Ein Klassiker ist ein Werk, das
- ein zeitloses Thema1z. B. die große Liebe verlieren, Loyalität versus dem eigenen Gewissen folgen etc. auf eine Art und Weise behandelt, dass wir heute noch davon berührt werden,
- Generationen von Menschen, insbesondere Schriftstellern, beeinflusst hat,
- ein Genre wesentlich geprägt hat, durch seinen Inhalt oder einen innovativen, neuen Stil und seine Sprache,
- uns lebendige Einblicke in eine vergangene Zeit gibt.
Klingt doch eigentlich nicht schlecht. Warum liest man Literaturklassiker meistens trotzdem nur gezwungenermaßen in der Schule? Die Antwort findet ihr hier:
Wer legt fest, auf welche Werke diese Kriterien zutreffen? Wer bestimmt, ob ein Buch zur Weltliteratur zählt oder „nur“ ein Klassiker der deutschen Literatur ist? Verlage? Literaturkritiker? Ein Komitee aus Buchlingen? Leider gibt es weder ein Komitee noch einen verbindlichen, von diesem beschlossenen Kanon der Klassiker, in dem man nachschlagen kann.
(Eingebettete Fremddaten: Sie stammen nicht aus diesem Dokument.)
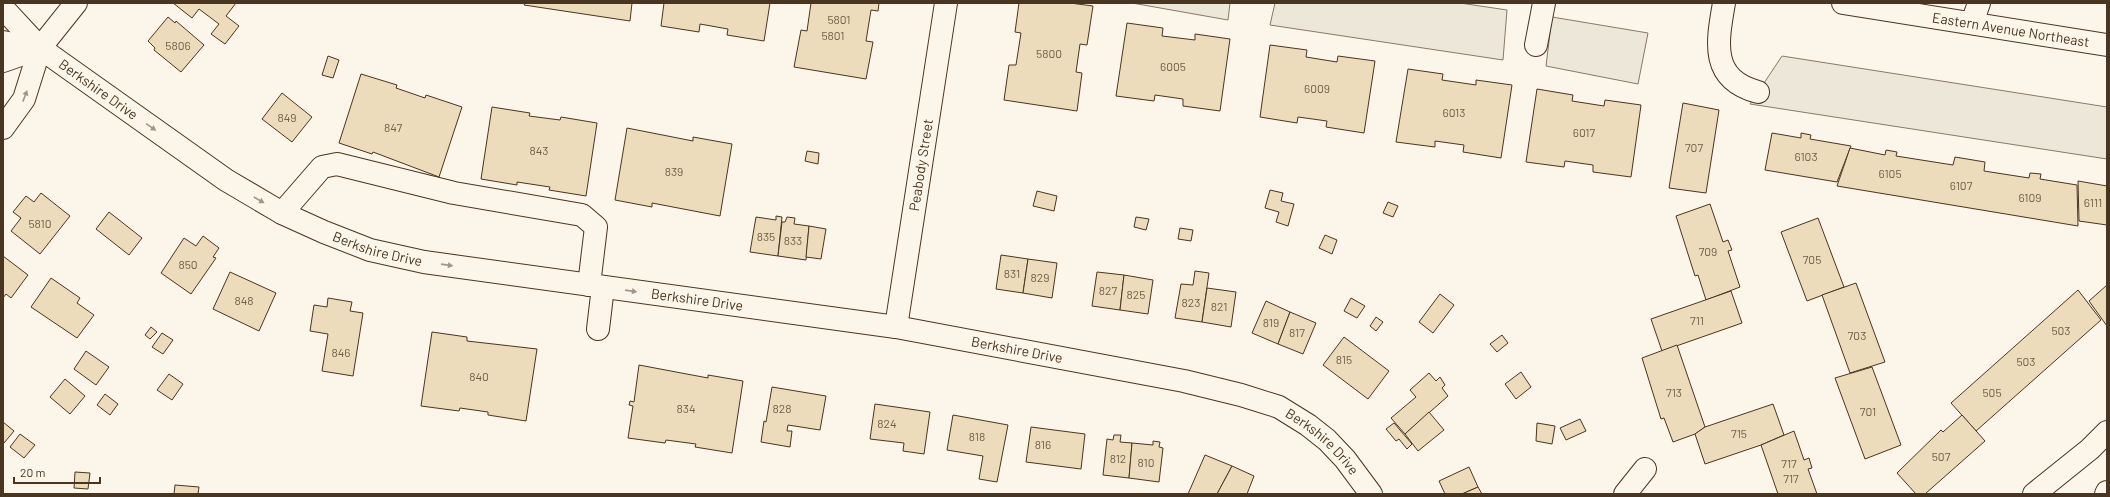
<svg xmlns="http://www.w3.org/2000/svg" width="2110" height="497" font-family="Barlow,sans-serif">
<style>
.parking{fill:#ede7d9;stroke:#887966}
.building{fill:#ecdcbc;stroke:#4a3520}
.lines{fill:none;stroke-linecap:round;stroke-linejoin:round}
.minor-casing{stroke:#4a3520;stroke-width:24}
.major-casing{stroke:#4a3520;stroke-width:24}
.minor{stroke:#fbf6e9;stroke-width:22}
.major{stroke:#fbf6e9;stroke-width:22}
.oneway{fill:#a29684}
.labels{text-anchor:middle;stroke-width:3;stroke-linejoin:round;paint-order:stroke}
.number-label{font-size:12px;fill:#725f47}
.street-label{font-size:14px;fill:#4a3520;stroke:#fbf6e9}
</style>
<rect width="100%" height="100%" fill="#fbf6e9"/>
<!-- parking -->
<g class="parking">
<polygon points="1132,3 1230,3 1228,20"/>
<polygon points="1275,3 1460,3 1507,10 1503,60 1270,25"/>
<polygon points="1552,17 1648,33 1638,84 1546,66"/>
<polygon points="1782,56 2107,107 2107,159 1750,104"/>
</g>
<!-- building -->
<g class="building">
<polygon points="173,3 236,3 226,16 239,26 225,44 211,34 219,24 199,9 192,18"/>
<polygon points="525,3 632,3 630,21 524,5"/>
<polygon points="664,3 770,3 764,41 727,35 728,29 700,24 699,32 661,26"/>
<polygon points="811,3 879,3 878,11 871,10 866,41 873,42 866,79 794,67 801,30 807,31"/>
<polygon points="1019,3 1070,3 1093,6 1087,45 1080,44 1076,72 1082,73 1077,111 1004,100 1009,65 1016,65 1021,33 1015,32"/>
<polygon points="168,17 175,23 176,21 204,45 181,72 154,50 155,48 148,41"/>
<polygon points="1127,23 1163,28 1162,36 1195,40 1195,34 1230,39 1220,111 1183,106 1183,99 1155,95 1154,101 1116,96"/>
<polygon points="1270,45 1307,50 1306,57 1337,62 1338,56 1375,61 1364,133 1326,127 1327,121 1298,117 1297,123 1260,117"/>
<polygon points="328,56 339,60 333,78 322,75"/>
<polygon points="1408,69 1443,74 1442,80 1476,85 1476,80 1512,85 1501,158 1463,152 1464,145 1435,141 1435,147 1396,142"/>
<polygon points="361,74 397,85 396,88 425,98 426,95 462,107 439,177 373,152 372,154 339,143"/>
<polygon points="1537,89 1573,95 1572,101 1604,106 1605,100 1641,105 1631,177 1593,172 1593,165 1565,161 1564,167 1526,162"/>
<polygon points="282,93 312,117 292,142 262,119"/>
<polygon points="1683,103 1719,110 1706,193 1669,188"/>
<polygon points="492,107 530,113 529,116 560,120 561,117 597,123 586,196 549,190 550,187 517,182 517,185 481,179"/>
<polygon points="627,128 693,141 693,137 732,144 720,216 652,203 652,207 615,200"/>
<polygon points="1772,133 1801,138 1801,133 1811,135 1810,139 1851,146 1837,182 1765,170"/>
<polygon points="1850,148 1885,155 1886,150 1897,152 1896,156 1953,165 1955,157 1985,162 1984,171 2029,178 2030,173 2041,174 2040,179 2077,185 2078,226 1837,186"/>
<polygon points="807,151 819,153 818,164 805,161"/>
<polygon points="2078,181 2107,186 2107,225 2079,221"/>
<polygon points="1270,190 1283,193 1281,201 1294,204 1288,226 1276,222 1279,212 1265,208"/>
<polygon points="1037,191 1057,196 1054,211 1033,206"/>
<polygon points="41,193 70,216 40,254 11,231 21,218 13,212 26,196 34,202"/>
<polygon points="1388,202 1398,206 1393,217 1383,213"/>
<polygon points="1710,204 1723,242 1728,240 1732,250 1728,251 1740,287 1706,300 1698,275 1695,276 1676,216"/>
<polygon points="109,212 142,238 129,255 96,229"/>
<polygon points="776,216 782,217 778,256 750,252 756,217 776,220"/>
<polygon points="787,217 795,218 794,224 809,226 806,260 778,256 782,222 785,222"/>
<polygon points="1136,217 1149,219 1146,230 1134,227"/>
<polygon points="1818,218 1844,287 1807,301 1781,232"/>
<polygon points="809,226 826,229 821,259 806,257"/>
<polygon points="1180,228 1193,230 1191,241 1178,239"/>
<polygon points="1325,235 1337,240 1332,254 1319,248"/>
<polygon points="203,236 219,248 213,257 216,258 191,294 161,273 184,238 196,246"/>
<polygon points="1001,255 1028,259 1023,293 996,289"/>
<polygon points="3,256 28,275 11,298 6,294 3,298"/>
<polygon points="1028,259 1057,263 1052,298 1023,293"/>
<polygon points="1195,271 1209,273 1202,322 1175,318 1181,284 1193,285"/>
<polygon points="230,272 276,293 259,331 213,309"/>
<polygon points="1097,272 1124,275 1120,310 1092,306"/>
<polygon points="1124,275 1153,280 1148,314 1120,310"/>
<polygon points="51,278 80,298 77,303 94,315 77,338 31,307"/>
<polygon points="1856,283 1885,362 1850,373 1822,295"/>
<polygon points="2107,285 2107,326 2089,301"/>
<polygon points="1207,288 1236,292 1231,327 1202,322"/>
<polygon points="2078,290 2101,320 1976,431 1951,403"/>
<polygon points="1731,291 1742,323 1662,351 1651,319"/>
<polygon points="1440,294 1454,305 1433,333 1419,322"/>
<polygon points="328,298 352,302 350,311 363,313 353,376 322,371 328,334 310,331 314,305 327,307"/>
<polygon points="1351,298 1365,306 1357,318 1344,311"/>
<polygon points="1266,301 1290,312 1278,344 1252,333"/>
<polygon points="1290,312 1316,323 1303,354 1278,344"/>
<polygon points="1376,317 1383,322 1376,331 1370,326"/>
<polygon points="151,327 157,332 150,339 145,335"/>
<polygon points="432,332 467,337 467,341 537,349 526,421 488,415 488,412 460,408 459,411 421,406"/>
<polygon points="162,333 173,340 163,354 152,347"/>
<polygon points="1502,335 1508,343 1497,352 1490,344"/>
<polygon points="1344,337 1389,371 1368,399 1323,365"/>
<polygon points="1677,345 1705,427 1695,434 1673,442 1664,418 1661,419 1642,358"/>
<polygon points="86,351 109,367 96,385 74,369"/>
<polygon points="639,365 708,378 708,375 743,381 732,453 695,447 696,444 666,440 665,443 628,438 633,406 629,405 630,401 634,402"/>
<polygon points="1872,367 1901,445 1865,459 1835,378"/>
<polygon points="1521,372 1531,387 1516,399 1505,384"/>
<polygon points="1429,373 1436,381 1440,377 1445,385 1442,388 1448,396 1405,434 1391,418 1416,397 1410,390"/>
<polygon points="169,374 183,384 172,400 157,390"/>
<polygon points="65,379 85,396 70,414 50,397"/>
<polygon points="772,387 826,396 820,430 788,425 787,431 792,431 790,447 761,442 764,421 766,422"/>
<polygon points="105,394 118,404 110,415 97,405"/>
<polygon points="875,404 930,412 924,454 903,451 904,443 870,439"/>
<polygon points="1773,404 1784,435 1761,445 1705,464 1695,434 1705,427"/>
<polygon points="1429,412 1444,430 1418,451 1405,434"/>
<polygon points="953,415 1008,425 997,482 979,479 983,456 947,450"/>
<polygon points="1962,415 1985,441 1925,494 1916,494 1897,473 1941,430 1943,432"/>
<polygon points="1580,419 1586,431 1566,440 1560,428"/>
<polygon points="3,422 14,431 4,443 3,443"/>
<polygon points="1394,423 1412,444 1407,449 1399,439 1396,441 1386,429"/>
<polygon points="1537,423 1555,426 1552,444 1536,441"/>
<polygon points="1031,427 1085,434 1081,469 1026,462"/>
<polygon points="1794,431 1804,460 1809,458 1812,468 1808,469 1817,494 1778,494 1761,445"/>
<polygon points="20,434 35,445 24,458 10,447"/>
<polygon points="1114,435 1121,435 1120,442 1132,443 1129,478 1103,475 1107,439 1113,440"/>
<polygon points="1153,441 1160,442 1159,447 1163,448 1159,482 1129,478 1132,443 1153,445"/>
<polygon points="1205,455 1232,466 1217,494 1188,494"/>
<polygon points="1232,466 1254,476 1247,494 1217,494"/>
<polygon points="1469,467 1478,487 1462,494 1445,494 1439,481"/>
<polygon points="75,472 90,473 88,489 74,488"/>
<polygon points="175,485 199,487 198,494 174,494"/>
<polygon points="1478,487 1482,494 1462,494"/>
</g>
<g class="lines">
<defs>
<g id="minor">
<path d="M1724 3C1717 43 1710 79 1758 92"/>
<path id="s1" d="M1843 3 2107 45"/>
<path id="s2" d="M3 8 40 48 226 180 282 213 324 232 370 250 424 262 896 327 1184 381 1241 395 1279 407 1308 425 1327 440 1345 459 1371 494"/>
<polyline points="1972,23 1979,3"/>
<polyline points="3,42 40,48"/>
<polyline points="1536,45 1544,3"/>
<polyline points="282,213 322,167 337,164 454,193 582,215 596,227 589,285"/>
<path id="s3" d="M896 327 946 3"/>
<polyline points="598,329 603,287"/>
<polyline points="1625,494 1645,469"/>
<polyline points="2034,494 2090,449 2107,432"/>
<polyline points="2106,494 2107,492"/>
</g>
<g id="major">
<polyline points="3,61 40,48"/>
<polyline points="3,128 24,99 40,48 76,3"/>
</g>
</defs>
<!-- minor casing -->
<use href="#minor" class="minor-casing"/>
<!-- major casing -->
<use href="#major" class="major-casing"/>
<!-- minor -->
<use href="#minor" class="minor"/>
<!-- major -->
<use href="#major" class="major"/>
</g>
<!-- one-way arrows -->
<defs><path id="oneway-solid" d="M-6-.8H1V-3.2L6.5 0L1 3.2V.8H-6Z"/></defs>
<g class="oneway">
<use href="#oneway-solid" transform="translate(25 96) rotate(-69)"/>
<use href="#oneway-solid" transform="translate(151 127) rotate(35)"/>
<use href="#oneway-solid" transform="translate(259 200) rotate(30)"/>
<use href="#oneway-solid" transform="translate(447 265) rotate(8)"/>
<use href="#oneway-solid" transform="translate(631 291) rotate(8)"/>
</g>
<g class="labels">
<!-- number labels -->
<g class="number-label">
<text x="839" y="24">5801</text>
<text x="833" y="40">5801</text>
<text x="178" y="50">5806</text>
<text x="1049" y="58">5800</text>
<text x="1173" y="71">6005</text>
<text x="1317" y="93">6009</text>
<text x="1454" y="117">6013</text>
<text x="287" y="122">849</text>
<text x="393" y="132">847</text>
<text x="1584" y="137">6017</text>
<text x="1694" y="152">707</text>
<text x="539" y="155">843</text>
<text x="1806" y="161">6103</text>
<text x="674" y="176">839</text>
<text x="1890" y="178">6105</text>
<text x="1961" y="190">6107</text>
<text x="2030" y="202">6109</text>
<text x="2093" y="207">6111</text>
<text x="40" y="228">5810</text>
<text x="766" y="241">835</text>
<text x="793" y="245">833</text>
<text x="1708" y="256">709</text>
<text x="1812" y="264">705</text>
<text x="188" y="269">850</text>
<text x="1012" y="278">831</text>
<text x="1040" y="282">829</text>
<text x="1108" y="295">827</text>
<text x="1136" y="299">825</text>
<text x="244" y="305">848</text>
<text x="1191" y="307">823</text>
<text x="1219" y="311">821</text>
<text x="1697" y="325">711</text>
<text x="1271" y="327">819</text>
<text x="2061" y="335">503</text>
<text x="1297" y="337">817</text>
<text x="1857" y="340">703</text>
<text x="341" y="357">846</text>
<text x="1344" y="364">815</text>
<text x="2026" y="366">503</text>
<text x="479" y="381">840</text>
<text x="1674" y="397">713</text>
<text x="1992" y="397">505</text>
<text x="686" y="413">834</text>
<text x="782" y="413">828</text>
<text x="1868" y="416">701</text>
<text x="887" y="428">824</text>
<text x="1739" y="438">715</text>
<text x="977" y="441">818</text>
<text x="1043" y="449">816</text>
<text x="1941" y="461">507</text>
<text x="1118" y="463">812</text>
<text x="1146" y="467">810</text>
<text x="1789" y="468">717</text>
<text x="1791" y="483">717</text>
</g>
<!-- street labels -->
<g class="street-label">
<text dy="5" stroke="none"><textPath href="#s1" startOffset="170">Eastern Avenue Northeast</textPath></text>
<text dy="5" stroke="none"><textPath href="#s2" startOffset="126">Berkshire Drive</textPath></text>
<text dy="5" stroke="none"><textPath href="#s3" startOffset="164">Peabody Street</textPath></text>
<text dy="5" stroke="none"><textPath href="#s2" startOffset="450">Berkshire Drive</textPath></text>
<text dy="5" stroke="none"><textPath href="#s2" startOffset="774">Berkshire Drive</textPath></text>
<text dy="5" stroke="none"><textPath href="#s2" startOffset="1098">Berkshire Drive</textPath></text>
<text dy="5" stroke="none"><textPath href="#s2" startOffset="1422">Berkshire Drive</textPath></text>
</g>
</g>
<!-- border -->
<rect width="2110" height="497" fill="none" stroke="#4a3520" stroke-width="8"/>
<!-- scale -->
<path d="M14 477v6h86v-6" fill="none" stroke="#4a3520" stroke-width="2"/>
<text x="20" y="477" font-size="12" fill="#4a3520" stroke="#fbf6e9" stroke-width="3" paint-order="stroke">20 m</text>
</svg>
Aber wie alt ein Roman sein muss, um zu den Klassikern zu gehören, das kann man doch sagen, oder? Ab wann sich feststellen lässt, ob er wesentlichen Einfluss auf unsere Kultur hat? Für Penguin reichen bereits wenige Jahre, um als moderner Klassiker zu gelten.
Meine Vorschläge dagegen enden in den 1920ern. Nicht, weil ich glaube, dass man erst nach hundert Jahren sagen kann, was zu den Klassikern der Literatur zählt. Sondern weil einige der Gründe, aus denen wir uns mit Klassikern schwertun, mit Beginn des 20. Jahrhunderts verschwinden. Die langatmigen Beschreibungen und unwesentlichen Abschweifungen werden seltener und auch die Sprache wandelt sich, wird moderner. Ich will euch aber vor allem die älteren schmackhaft machen, bei denen man befürchtet, sich durchzuquälen.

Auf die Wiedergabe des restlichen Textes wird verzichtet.